Still think Kia is a value brand you buy just for its long warranty? Think again, that time has long gone.

Kia now has some of the most impressive production car designs on the road (thanks to former Audi design boss, Peter Schreyer for that) and at this week’s Frankfurt motor show, it showed its latest concept car - the GT - a large saloon which shows the company intends to build a BMW M5 rival.

For those more interested in the technological vision than the potential driving dynamics, the GT’s a real treat. Following on from the "Pop" concept shown in Paris last year, the GT features a new, triple-layer Transparent OLED (T-OLED) display instead of the regular instrument cluster. It’s technology that’s coming to the mobile phone market and which we’ve seen much of in consumer electronics in recent years at shows like CES.

kia gt concept pictures and hands on with video image 3

Frankfurt is full of cars with smartphone and tablet displays replacing the conventional dash, but Kia is out on its own at the moment with these T-OLEDs; thanks to its Korean background and the links it has with a certain mobile phone manufacturer that also comes from the country (the firm is tight-lipped on which supplier firm has developed this system, but if we gave you two guesses, we suspect you might get it right...)

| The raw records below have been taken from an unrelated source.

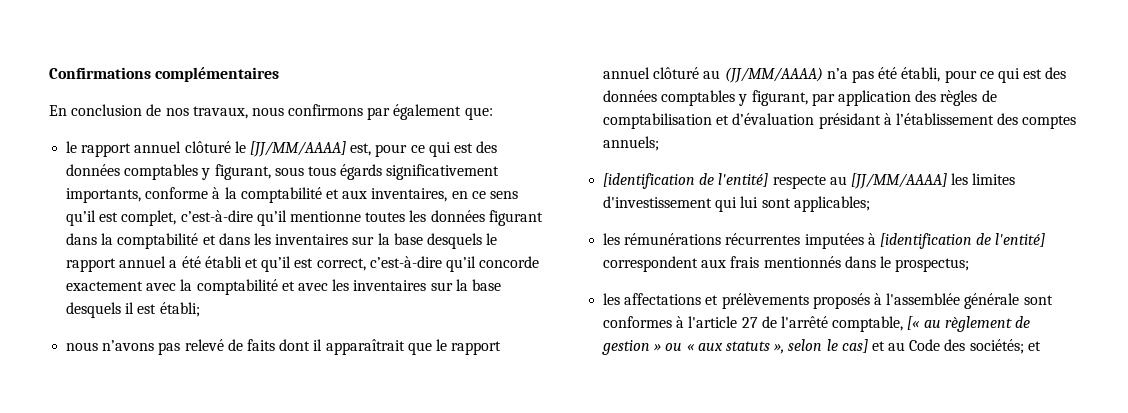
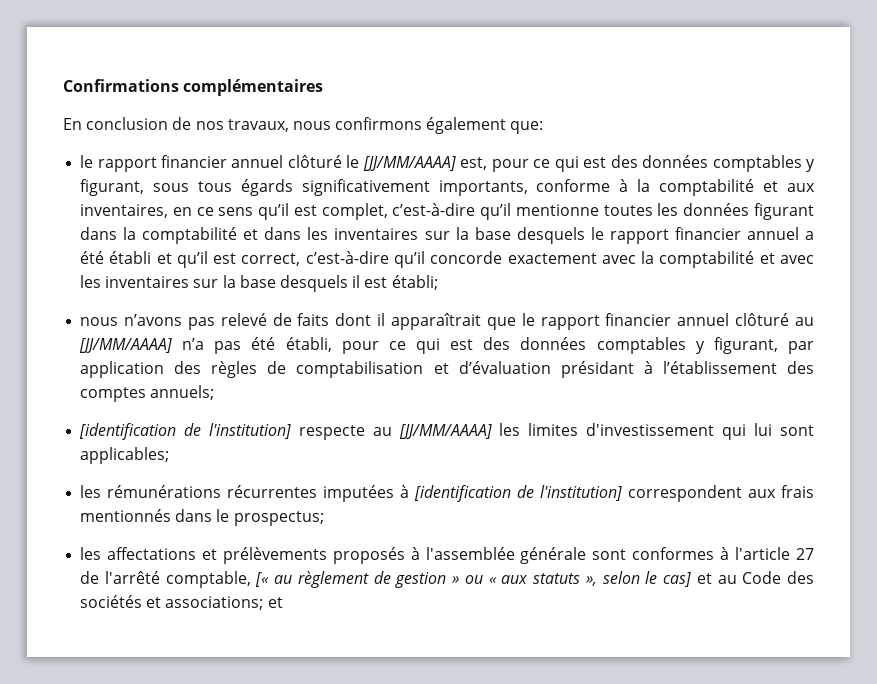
[367,107,391,120] par -> (423, 123) none
(132, 150) none -> [160,155,227,168] financier
(117, 265) none -> [674,227,741,240] financier
(502, 348) none -> [605,313,672,326] financier
[724,67,823,83] (JJ/MM/AAAA) -> [79,338,173,353] [JJ/MM/AAAA]
[718,173,769,187] l'entité] -> [208,423,291,439] l'institution]
[995,233,1046,247] l'entité] -> [540,485,623,501] l'institution]
[969,339,1024,354] sociétés; -> [80,595,264,610] sociétés et associations;

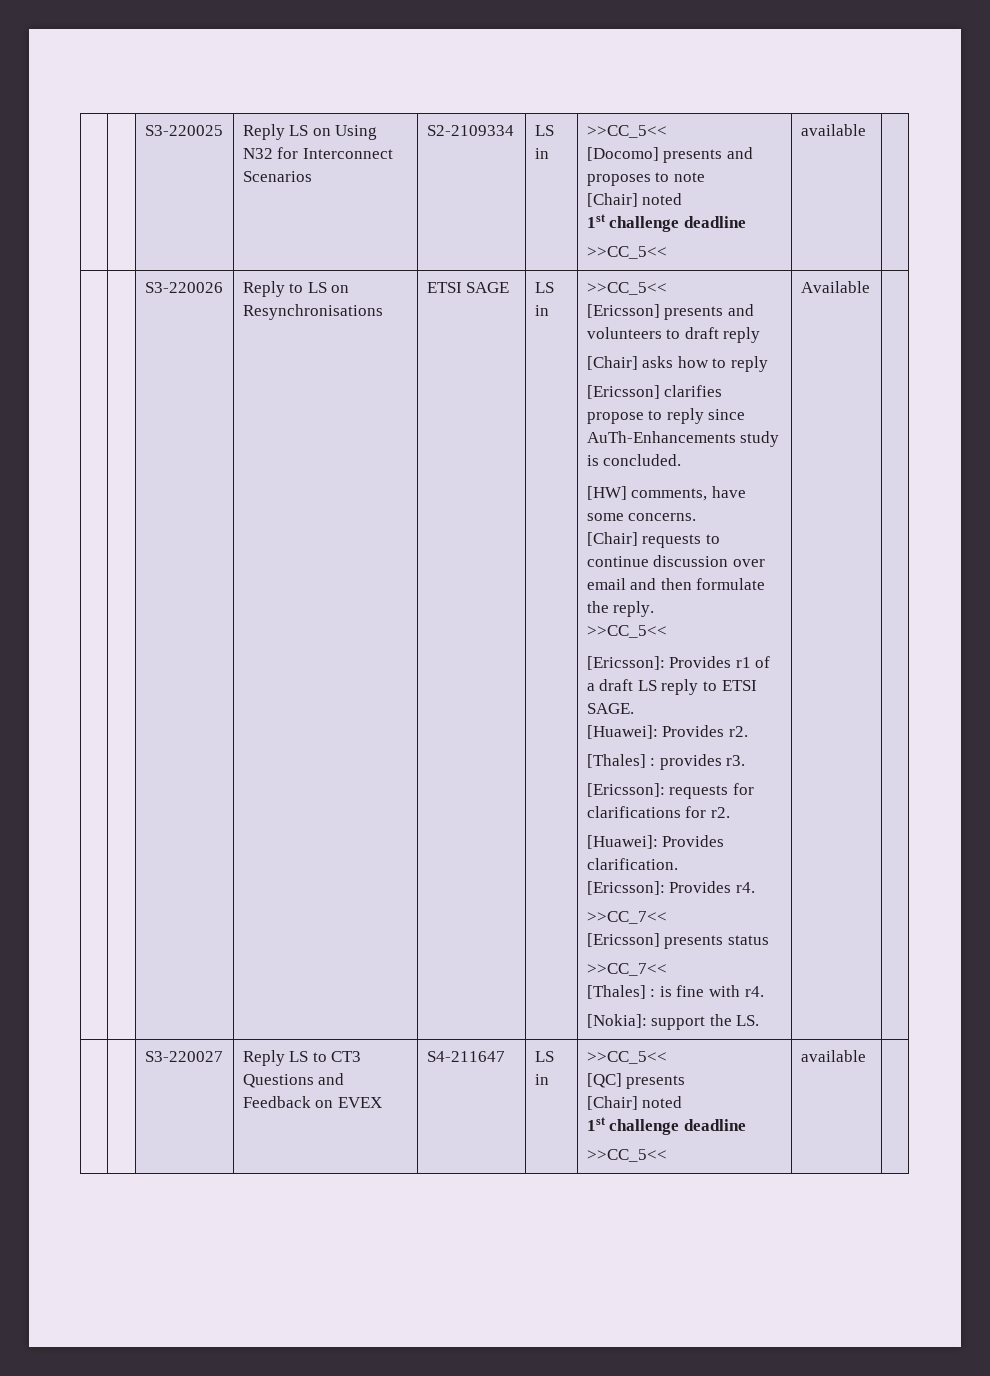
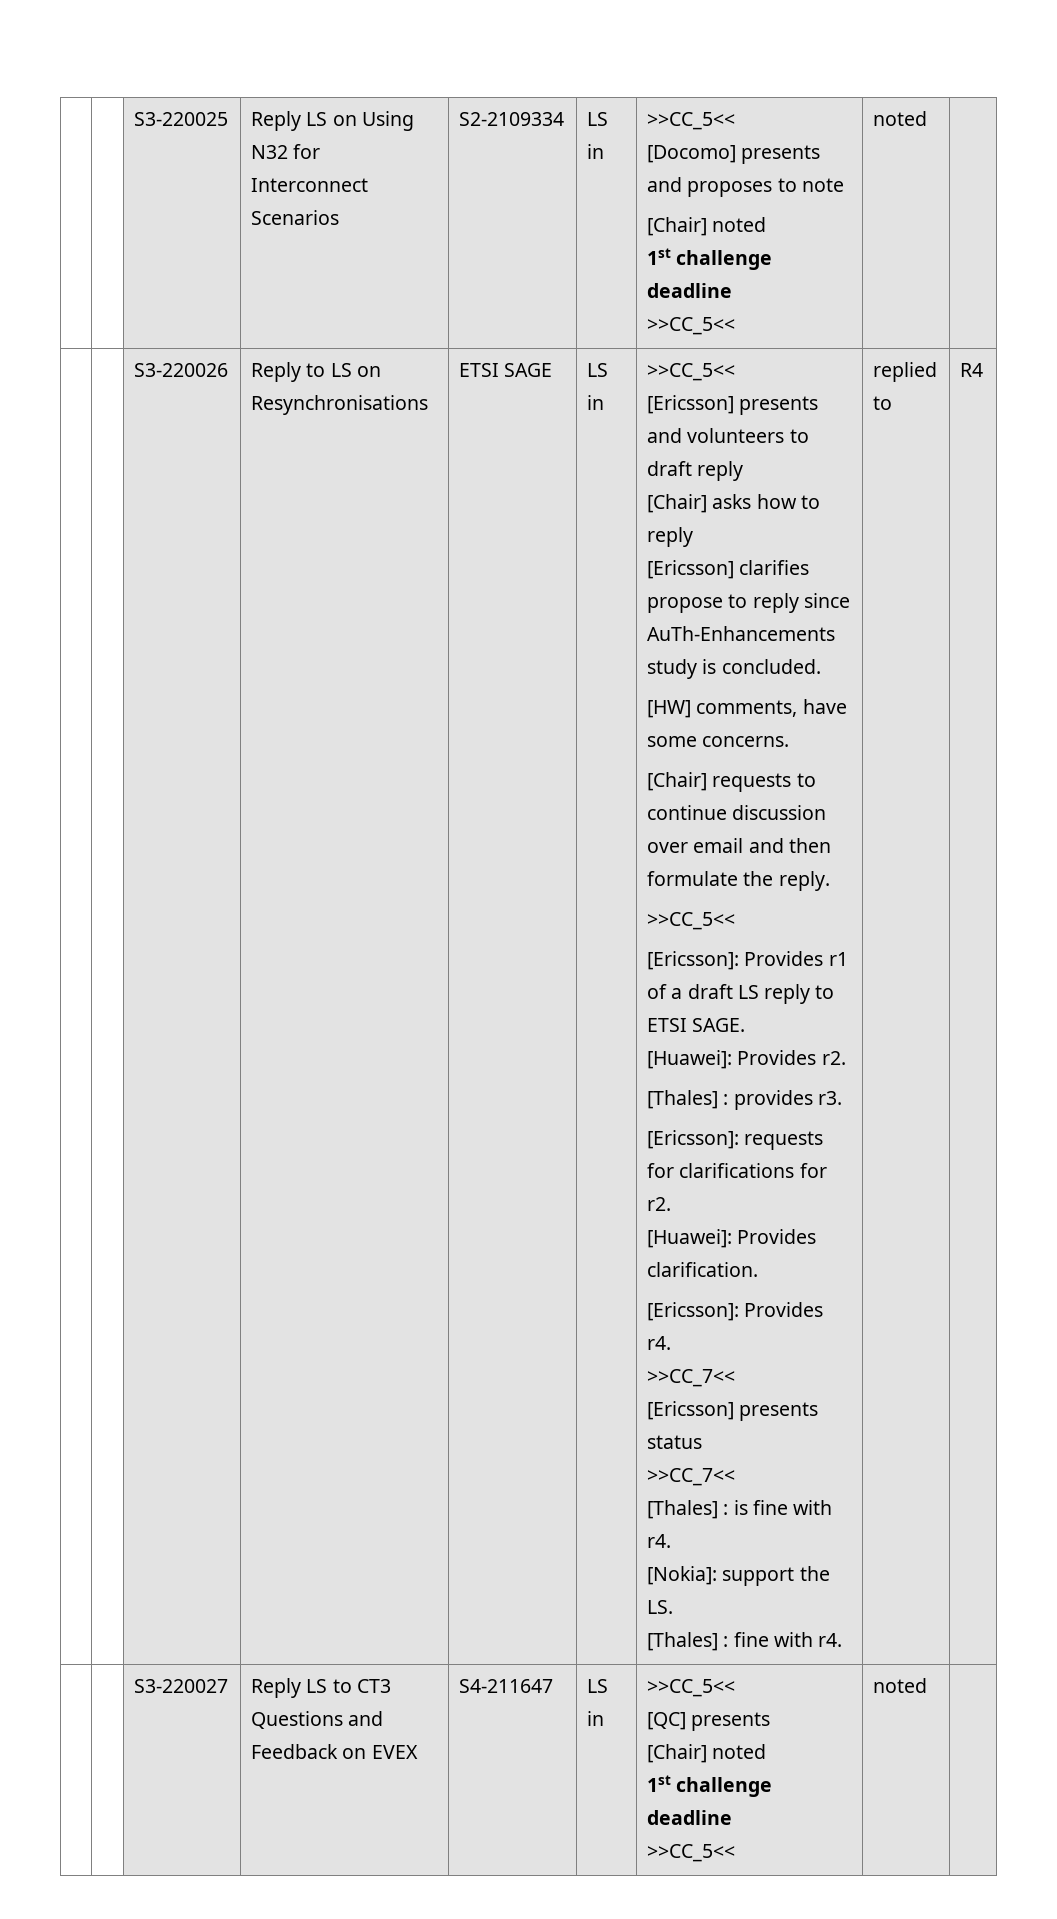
[800,124,866,136] available -> [873,111,928,126] noted
[800,281,870,293] | Available | -> [647,1632,843,1651] [873,362,938,382] [873,396,893,410] [960,363,984,377] // [Thales] : fine with r4. | replied to | R4
[800,1050,866,1062] available -> [873,1678,928,1693] noted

What’s the point of using this technology though? Put simply, it has allowed Kia to create a holographic display. The main instruments, where the speedo, rev counter and other dials sit, no longer look 2D. Instead, they have a depth - a 3D effect - which when seen by the human eye make the dials appear like they’re 3-dimensional holograms floating on pieces of glass.

Move your head away from the centre point and the instruments layer up in perspective, as if forming a tunnel into the dashboard. Check out our video to see more, as we’re talked through the system by its designer, Chan Wei Park, but be warned the camera can’t capture it like you see it with your eyes...

It’s a highly impressive main display, incorporating the music, navigation and other infotainment displays into the main dials (there’s no centre screen here). But Kia’s carried the technology through to the centre console, using it as the technology for the climate control display too. Check out the controls for the gears, starter and climate too, which fit with the compact, layered theme of the displays.

The gossip on the show floor here in Frankfurt was that this idea surprised - and impressed - Kia’s rivals. We saw the likes of Volkswagen and Jaguar executive teams paying visits and asking about the display technology. Expect this kind of thing, in a slightly less full-on format, to reach a car near you within the next 3 years.

It seems that, as with consumer electronics, the Korean car manufacturers are no longer playing second fiddle to the Europeans, Japanese and American brands. In fact, most we spoke to think that, in terms of both technology and design, Kia is now leading the world.